1. Projects that are rejected by staff at the pre-application stage should be deemed to be eligible to compete for any reprogrammed funds that might become available later on (the current practice is that re-programmed funds can be allocated only to projects that had previously submitted an application during the normal RFP cycle).

2. The Coalition requests an opportunity to comment on the proposed pre-application form. Give us a chance to sit down and informally discuss this document with you.

3. The RFQ, itself, should be as simple as is reasonably possible.

4. Enhance agency capacity through required training sessions.

Participation in a particular training program should not be used as a prerequisite for an organization being qualified for County contracts.

Clearly the County should not be entering into contracts with organizations that do not have a staff capable of carrying out the scope of services. Certain organizations, however, may have gained such capacity without having participated in any particular County funded training program.

The Coalition urges the County to fund sophisticated training on regularly scheduled basis in a manner making it easily accessible to organizations that having County contracts. The Coalition believes that if such trainings are made to be directly relevant to the work that these organizations are doing there will be broad participation without the need for coercive attendance.  

5. Establishment of an allocation minimum

The idea appears to be a good one. The Coalition does not have any particular comments.

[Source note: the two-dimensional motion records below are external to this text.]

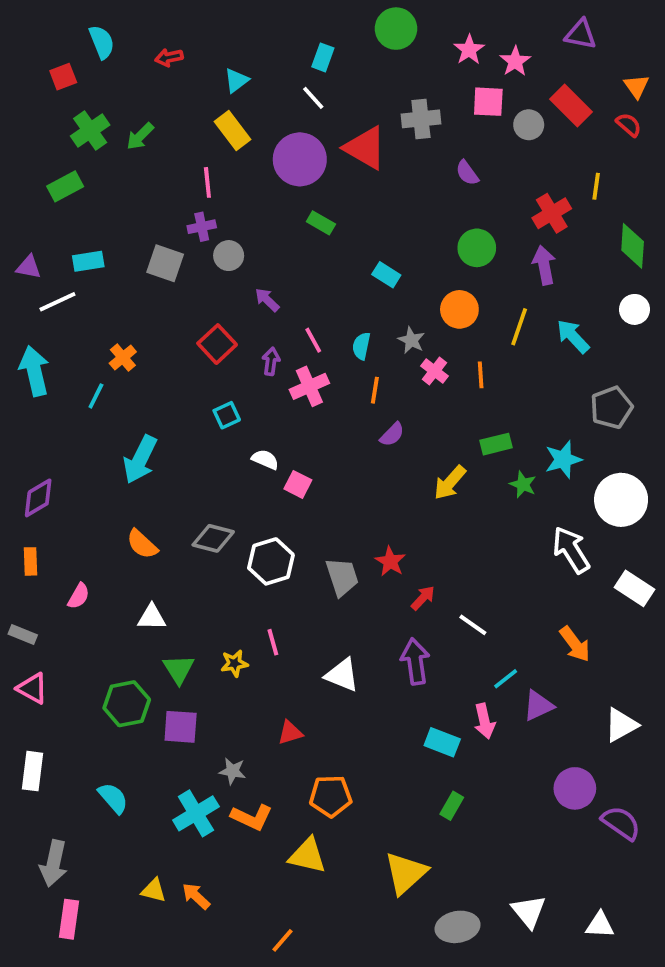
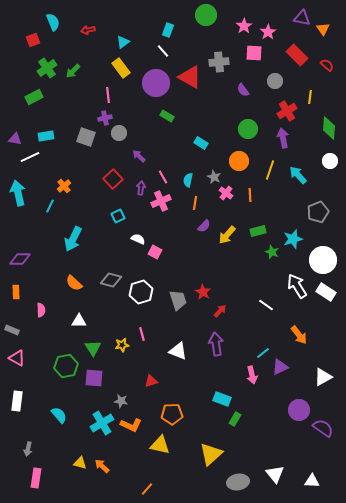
orange triangle: (636, 86) -> (323, 29), moved
gray circle: (529, 125) -> (275, 81), moved
yellow arrow: (450, 483) -> (227, 235), moved
purple diamond: (38, 498) -> (20, 259), turned 30
white rectangle: (635, 588) -> (326, 292), moved
pink semicircle: (79, 596) -> (41, 310), turned -32
white line: (473, 625) -> (266, 305), moved
cyan rectangle: (442, 742) -> (222, 399), moved
gray arrow: (54, 863) -> (28, 449), size x0.6

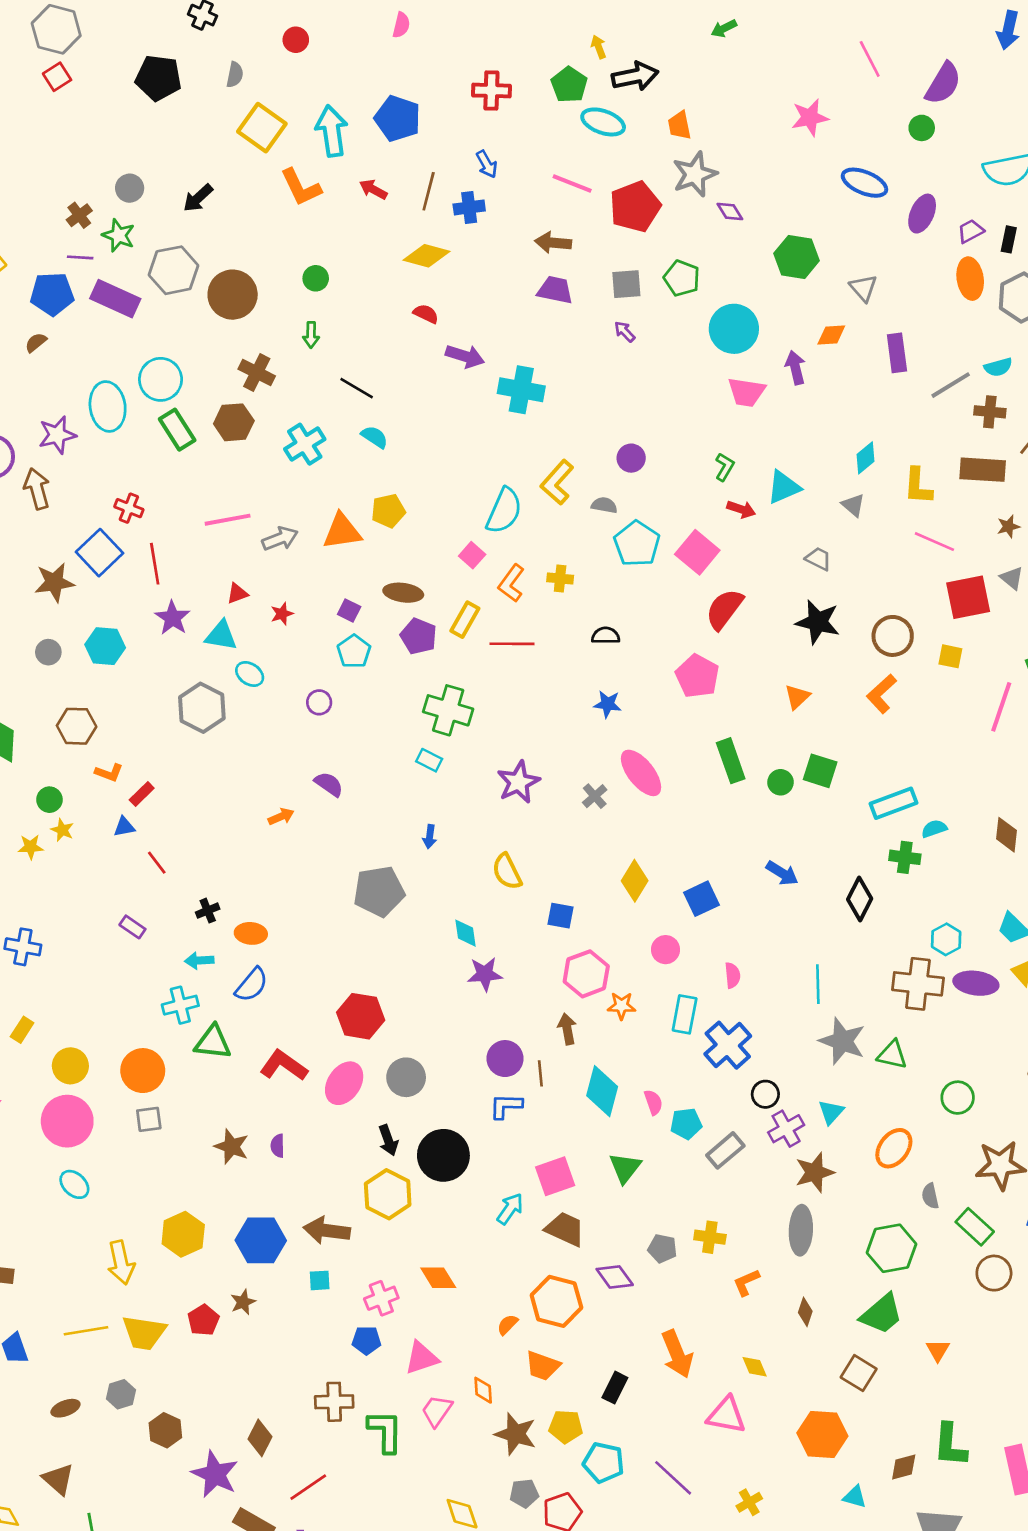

The County should fund housing development deals sponsored by nonprofits in a way that takes into account total project costs. Nonprofits should be allowed to draw down developer fees in a manner similar to the way such fees are paid in unsubsidized private sector deals.

It is recommended that the County adopt the policy of Florida Housing Finance Corporation (FHFC) with regard to establishing the development fee. FHFC sets the developer's fee at 16% of the development cost and 4% of the acquisition.  This is the standard for "affordable housing" generally. Usually, these projects have 200-400 units and run into the millions.  Nonprofit, public purpose developments are generally more difficult and more varied. Therefore, if anything, the costs to implement these projects is higher.

Outlined below is a method by which the County could fund non-profit housing developers in a more predictable and workable way reflecting the scope of work of each organization. It is based on two premises:
  • Project management funding should be based on the total project cost and it needs to be disbursed over the development period. 
  • Successful non-profits need stable, predictable funding. 
Specific major project development thresholds could be set forth and percentages of the development fee paid accordingly. Here is an example (the actual thresholds and the percentages will vary depending on the project):
* Site control and due diligence 20%
* Project planning and securing funding required 20%
* Permitting, Closing on funding, Bidding construction 20%
* Construction oversight & operating start-up 20%
* Completion  (like a construction retainage) 20%
This will eliminate the need for separate project management applications and will ensure that organizational funding directly relates to project development funding. The pace of releasing the funding would be tied to the progress of the project.  No further funding would be released until the threshold is achieved.
The County's project funding should be used for the costs incurred toward the beginning of the development process for acquisition and pre-development costs required to leverage State and Federal funds in order to have the greatest impact and leverage. This will also ensure that the funds are put to use quickly, a HUD goal. It will reduce the cost of borrowing money for these necessary steps. This will free organizational borrowing capacity to expand the scope of their efforts.